This forest was composed of large tree-plants; and the moment we penetrated under its vast arcades, I was struck by the singular position of their branches—a position I had not yet observed.

Not a herb which carpeted the ground, not a branch which clothed the trees, was either broken or bent, nor did they extend horizontally; all stretched up to the surface of the ocean. Not a filament, not a ribbon, however thin they might be, but kept as straight as a rod of iron. The fuci and llianas grew in rigid perpendicular lines, due to the density of the element which had produced them. Motionless, yet when bent to one side by the hand, they directly resumed their former position. Truly it was the region of perpendicularity!

I soon accustomed myself to this fantastic position, as well as to the comparative darkness which surrounded us. The soil of the forest seemed covered with sharp blocks, difficult to avoid. The submarine flora struck me as being very perfect, and richer even than it would have been in the arctic or tropical zones, where these productions are not so plentiful. But for some minutes I involuntarily confounded the genera, taking zoophytes for hydrophytes, animals for plants; and who would not have been mistaken? The fauna and the flora are too closely allied in this submarine world.

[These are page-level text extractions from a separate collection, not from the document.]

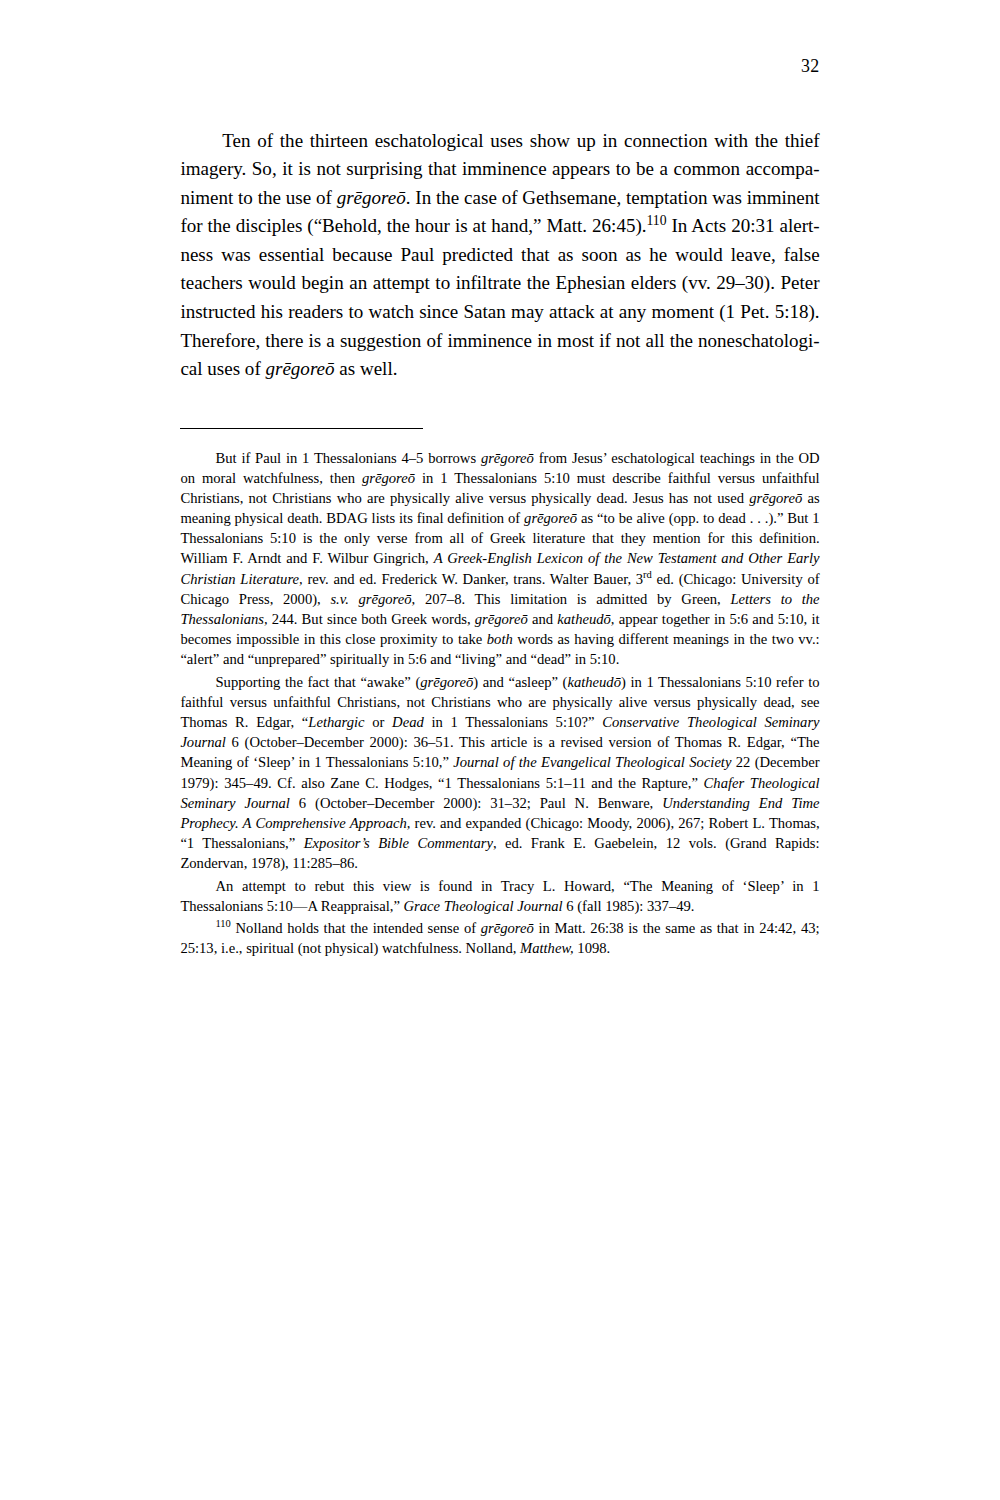32
Ten of the thirteen eschatological uses show up in connection with the thief imagery. So, it is not surprising that imminence appears to be a common accompaniment to the use of grēgoreō. In the case of Gethsemane, temptation was imminent for the disciples (“Behold, the hour is at hand,” Matt. 26:45).110 In Acts 20:31 alertness was essential because Paul predicted that as soon as he would leave, false teachers would begin an attempt to infiltrate the Ephesian elders (vv. 29–30). Peter instructed his readers to watch since Satan may attack at any moment (1 Pet. 5:18). Therefore, there is a suggestion of imminence in most if not all the noneschatological uses of grēgoreō as well.
But if Paul in 1 Thessalonians 4–5 borrows grēgoreō from Jesus’ eschatological teachings in the OD on moral watchfulness, then grēgoreō in 1 Thessalonians 5:10 must describe faithful versus unfaithful Christians, not Christians who are physically alive versus physically dead. Jesus has not used grēgoreō as meaning physical death. BDAG lists its final definition of grēgoreō as “to be alive (opp. to dead . . .).” But 1 Thessalonians 5:10 is the only verse from all of Greek literature that they mention for this definition. William F. Arndt and F. Wilbur Gingrich, A Greek-English Lexicon of the New Testament and Other Early Christian Literature, rev. and ed. Frederick W. Danker, trans. Walter Bauer, 3rd ed. (Chicago: University of Chicago Press, 2000), s.v. grēgoreō, 207–8. This limitation is admitted by Green, Letters to the Thessalonians, 244. But since both Greek words, grēgoreō and katheudō, appear together in 5:6 and 5:10, it becomes impossible in this close proximity to take both words as having different meanings in the two vv.: “alert” and “unprepared” spiritually in 5:6 and “living” and “dead” in 5:10.
Supporting the fact that “awake” (grēgoreō) and “asleep” (katheudō) in 1 Thessalonians 5:10 refer to faithful versus unfaithful Christians, not Christians who are physically alive versus physically dead, see Thomas R. Edgar, “Lethargic or Dead in 1 Thessalonians 5:10?” Conservative Theological Seminary Journal 6 (October–December 2000): 36–51. This article is a revised version of Thomas R. Edgar, “The Meaning of ‘Sleep’ in 1 Thessalonians 5:10,” Journal of the Evangelical Theological Society 22 (December 1979): 345–49. Cf. also Zane C. Hodges, “1 Thessalonians 5:1–11 and the Rapture,” Chafer Theological Seminary Journal 6 (October–December 2000): 31–32; Paul N. Benware, Understanding End Time Prophecy. A Comprehensive Approach, rev. and expanded (Chicago: Moody, 2006), 267; Robert L. Thomas, “1 Thessalonians,” Expositor’s Bible Commentary, ed. Frank E. Gaebelein, 12 vols. (Grand Rapids: Zondervan, 1978), 11:285–86.
An attempt to rebut this view is found in Tracy L. Howard, “The Meaning of ‘Sleep’ in 1 Thessalonians 5:10—A Reappraisal,” Grace Theological Journal 6 (fall 1985): 337–49.
110 Nolland holds that the intended sense of grēgoreō in Matt. 26:38 is the same as that in 24:42, 43; 25:13, i.e., spiritual (not physical) watchfulness. Nolland, Matthew, 1098.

These plants are self-propagated, and the principle of their existence is in the water, which upholds and nourishes them. The greater number, instead of leaves, shot forth blades of capricious shapes, comprised within a scale of colours,—pink, carmine, green, olive, fawn, and brown. I saw there (but not dried up, as our specimens of the Nautilus are) pavonari spread like a fan, as if to catch the breeze; scarlet ceramies, whose laminaries extended their edible shoots of fern-shaped nereocysti, which grow to a height of fifteen feet; clusters of acetabuli, whose stems increase in size upwards; and numbers of other marine plants, all devoid of flowers!

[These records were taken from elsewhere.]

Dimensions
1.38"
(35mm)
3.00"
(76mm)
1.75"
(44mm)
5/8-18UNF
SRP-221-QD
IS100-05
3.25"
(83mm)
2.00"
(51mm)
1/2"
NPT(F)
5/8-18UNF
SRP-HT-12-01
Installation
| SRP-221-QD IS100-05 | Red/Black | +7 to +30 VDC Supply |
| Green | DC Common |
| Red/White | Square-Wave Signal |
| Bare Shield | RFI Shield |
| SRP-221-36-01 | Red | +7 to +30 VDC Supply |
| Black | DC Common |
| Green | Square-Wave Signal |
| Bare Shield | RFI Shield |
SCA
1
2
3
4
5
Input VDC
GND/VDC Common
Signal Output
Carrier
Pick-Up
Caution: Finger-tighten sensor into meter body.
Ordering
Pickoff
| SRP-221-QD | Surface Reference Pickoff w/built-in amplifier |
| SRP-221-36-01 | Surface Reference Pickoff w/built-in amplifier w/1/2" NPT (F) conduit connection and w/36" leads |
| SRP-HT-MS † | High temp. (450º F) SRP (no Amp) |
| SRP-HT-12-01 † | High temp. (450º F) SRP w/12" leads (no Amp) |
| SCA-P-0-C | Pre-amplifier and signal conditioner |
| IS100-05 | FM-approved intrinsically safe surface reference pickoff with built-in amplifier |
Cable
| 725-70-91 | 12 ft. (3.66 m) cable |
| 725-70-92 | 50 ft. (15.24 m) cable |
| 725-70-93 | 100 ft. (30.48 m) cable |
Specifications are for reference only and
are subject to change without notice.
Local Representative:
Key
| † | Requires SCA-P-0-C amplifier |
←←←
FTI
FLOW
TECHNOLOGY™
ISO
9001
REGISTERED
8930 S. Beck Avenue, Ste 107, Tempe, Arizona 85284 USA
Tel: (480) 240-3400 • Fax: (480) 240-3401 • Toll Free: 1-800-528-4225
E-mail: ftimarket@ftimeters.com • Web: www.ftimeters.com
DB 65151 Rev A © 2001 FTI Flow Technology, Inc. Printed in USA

“Curious anomaly, fantastic element!” said an ingenious naturalist, “in which the animal kingdom blossoms, and the vegetable does not!”

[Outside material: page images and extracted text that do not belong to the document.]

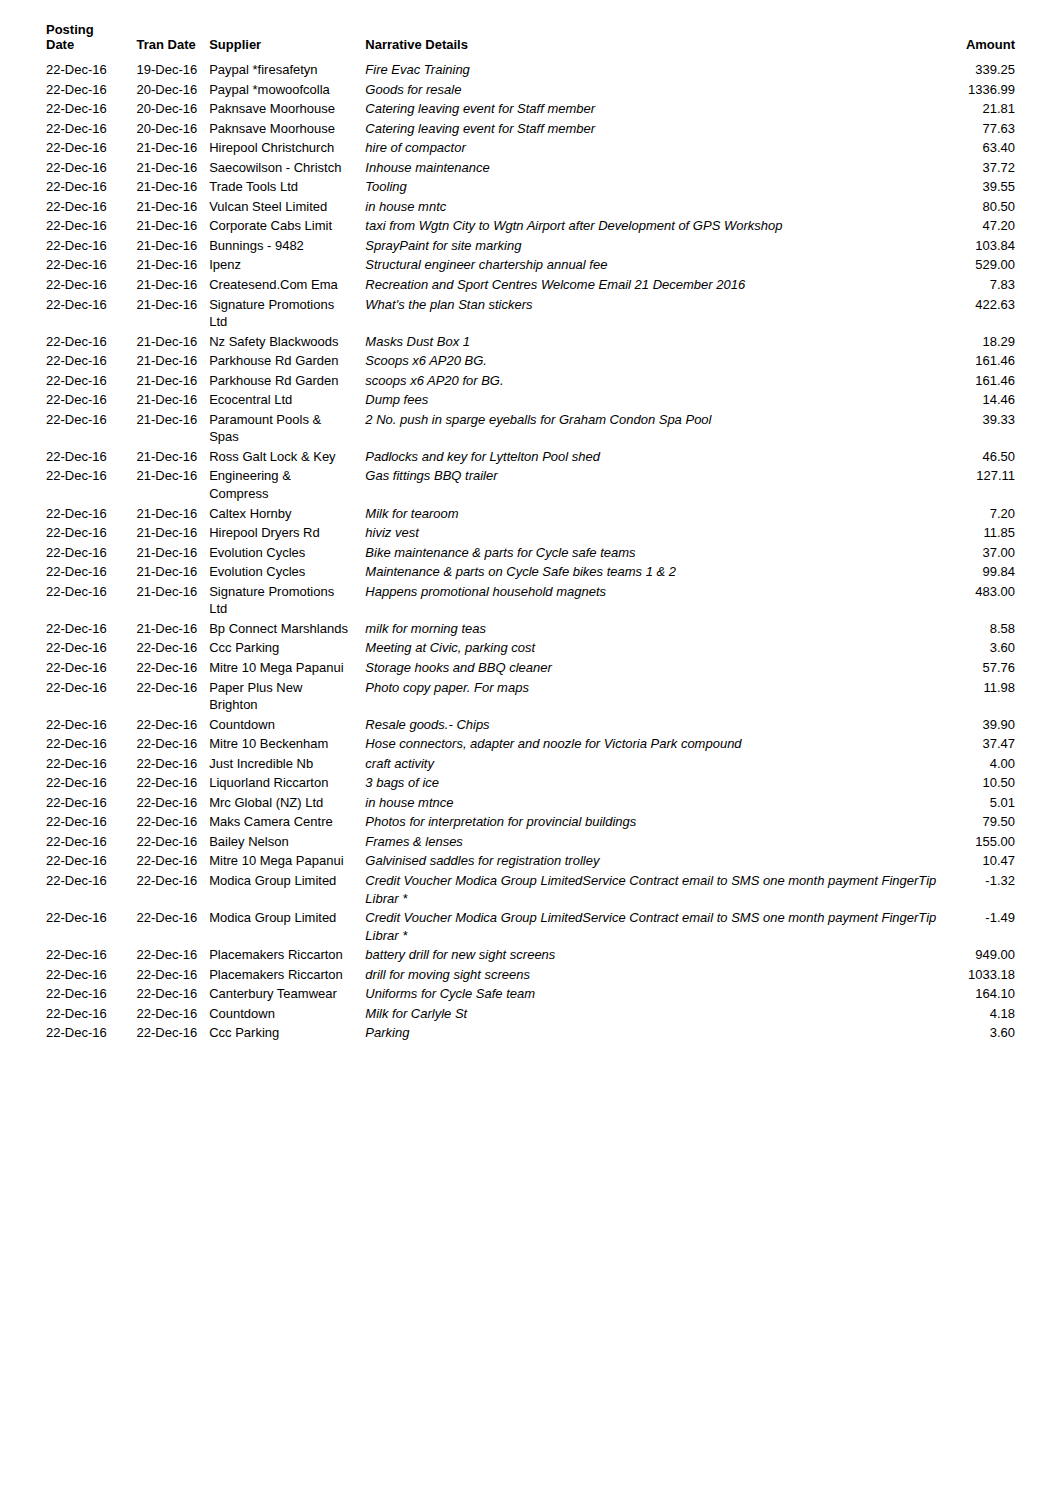| Posting Date | Tran Date | Supplier | Narrative Details | Amount |
| --- | --- | --- | --- | --- |
| 22-Dec-16 | 19-Dec-16 | Paypal *firesafetyn | Fire Evac Training | 339.25 |
| 22-Dec-16 | 20-Dec-16 | Paypal *mowoofcolla | Goods for resale | 1336.99 |
| 22-Dec-16 | 20-Dec-16 | Paknsave Moorhouse | Catering leaving event for Staff member | 21.81 |
| 22-Dec-16 | 20-Dec-16 | Paknsave Moorhouse | Catering leaving event for Staff member | 77.63 |
| 22-Dec-16 | 21-Dec-16 | Hirepool Christchurch | hire of compactor | 63.40 |
| 22-Dec-16 | 21-Dec-16 | Saecowilson - Christch | Inhouse maintenance | 37.72 |
| 22-Dec-16 | 21-Dec-16 | Trade Tools Ltd | Tooling | 39.55 |
| 22-Dec-16 | 21-Dec-16 | Vulcan Steel Limited | in house mntc | 80.50 |
| 22-Dec-16 | 21-Dec-16 | Corporate Cabs Limit | taxi from Wgtn City to Wgtn Airport after Development of GPS Workshop | 47.20 |
| 22-Dec-16 | 21-Dec-16 | Bunnings - 9482 | SprayPaint for site marking | 103.84 |
| 22-Dec-16 | 21-Dec-16 | Ipenz | Structural engineer chartership annual fee | 529.00 |
| 22-Dec-16 | 21-Dec-16 | Createsend.Com Ema | Recreation and Sport Centres Welcome Email 21 December 2016 | 7.83 |
| 22-Dec-16 | 21-Dec-16 | Signature Promotions Ltd | What's the plan Stan stickers | 422.63 |
| 22-Dec-16 | 21-Dec-16 | Nz Safety Blackwoods | Masks Dust Box 1 | 18.29 |
| 22-Dec-16 | 21-Dec-16 | Parkhouse Rd Garden | Scoops x6 AP20 BG. | 161.46 |
| 22-Dec-16 | 21-Dec-16 | Parkhouse Rd Garden | scoops x6 AP20 for BG. | 161.46 |
| 22-Dec-16 | 21-Dec-16 | Ecocentral Ltd | Dump fees | 14.46 |
| 22-Dec-16 | 21-Dec-16 | Paramount Pools & Spas | 2 No. push in sparge eyeballs for Graham Condon Spa Pool | 39.33 |
| 22-Dec-16 | 21-Dec-16 | Ross Galt Lock & Key | Padlocks and key for Lyttelton Pool shed | 46.50 |
| 22-Dec-16 | 21-Dec-16 | Engineering & Compress | Gas fittings BBQ trailer | 127.11 |
| 22-Dec-16 | 21-Dec-16 | Caltex Hornby | Milk for tearoom | 7.20 |
| 22-Dec-16 | 21-Dec-16 | Hirepool Dryers Rd | hiviz vest | 11.85 |
| 22-Dec-16 | 21-Dec-16 | Evolution Cycles | Bike maintenance & parts for Cycle safe teams | 37.00 |
| 22-Dec-16 | 21-Dec-16 | Evolution Cycles | Maintenance & parts on Cycle Safe bikes teams 1 & 2 | 99.84 |
| 22-Dec-16 | 21-Dec-16 | Signature Promotions Ltd | Happens promotional household magnets | 483.00 |
| 22-Dec-16 | 21-Dec-16 | Bp Connect Marshlands | milk for morning teas | 8.58 |
| 22-Dec-16 | 22-Dec-16 | Ccc Parking | Meeting at Civic, parking cost | 3.60 |
| 22-Dec-16 | 22-Dec-16 | Mitre 10 Mega Papanui | Storage hooks and BBQ cleaner | 57.76 |
| 22-Dec-16 | 22-Dec-16 | Paper Plus New Brighton | Photo copy paper. For maps | 11.98 |
| 22-Dec-16 | 22-Dec-16 | Countdown | Resale goods.- Chips | 39.90 |
| 22-Dec-16 | 22-Dec-16 | Mitre 10 Beckenham | Hose connectors, adapter and noozle for Victoria Park compound | 37.47 |
| 22-Dec-16 | 22-Dec-16 | Just Incredible Nb | craft activity | 4.00 |
| 22-Dec-16 | 22-Dec-16 | Liquorland Riccarton | 3 bags of ice | 10.50 |
| 22-Dec-16 | 22-Dec-16 | Mrc Global (NZ) Ltd | in house mtnce | 5.01 |
| 22-Dec-16 | 22-Dec-16 | Maks Camera Centre | Photos for interpretation for provincial buildings | 79.50 |
| 22-Dec-16 | 22-Dec-16 | Bailey Nelson | Frames & lenses | 155.00 |
| 22-Dec-16 | 22-Dec-16 | Mitre 10 Mega Papanui | Galvinised saddles for registration trolley | 10.47 |
| 22-Dec-16 | 22-Dec-16 | Modica Group Limited | Credit Voucher Modica Group LimitedService Contract email to SMS one month payment FingerTip Librar * | -1.32 |
| 22-Dec-16 | 22-Dec-16 | Modica Group Limited | Credit Voucher Modica Group LimitedService Contract email to SMS one month payment FingerTip Librar * | -1.49 |
| 22-Dec-16 | 22-Dec-16 | Placemakers Riccarton | battery drill for new sight screens | 949.00 |
| 22-Dec-16 | 22-Dec-16 | Placemakers Riccarton | drill for moving sight screens | 1033.18 |
| 22-Dec-16 | 22-Dec-16 | Canterbury Teamwear | Uniforms for Cycle Safe team | 164.10 |
| 22-Dec-16 | 22-Dec-16 | Countdown | Milk for Carlyle St | 4.18 |
| 22-Dec-16 | 22-Dec-16 | Ccc Parking | Parking | 3.60 |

Under these numerous shrubs (as large as trees of the temperate zone), and under their damp shadow, were massed together real bushes of living flowers, hedges of zoophytes, on which blossomed some zebrameandrines, with crooked grooves, some yellow caryophylliæ; and, to complete the allusion, the fish-flies flew from branch to branch like a swarm of humming-birds, whilst yellow lepisacomthi, with bristling jaws, dactylopteri, and monocentrides rose at our feet like a flight of snipes.

In about an hour Captain Nemo gave the signal to halt. I, for my part, was not sorry, and we stretched ourselves under an arbour of alariæ, the long thin blades of which stood up like arrows.

This short rest seemed delicious to me; there was nothing wanting but the charm of conversation; but, impossible to speak, impossible to answer, I only put my great copper head to Conseil’s. I saw the worthy fellow’s eyes glistening with delight, and to show his satisfaction, he shook himself in his breastplate of air in the most comical way in the world.

After four hours of this walking I was surprised not to find myself dreadfully hungry. How to account for this state of the stomach I could not tell. But instead I felt an insurmountable desire to sleep, which happens to all divers. And my eyes soon closed behind the thick glasses, and I fell into a heavy slumber, which the movement alone had prevented before. Captain Nemo and his robust companion, stretched in the clear crystal, set us the example.

How long I remained buried in this drowsiness I cannot judge; but, when I woke, the sun seemed sinking towards the horizon. Captain Nemo had already risen, and I was beginning to stretch my limbs, when an unexpected apparition brought me briskly to my feet.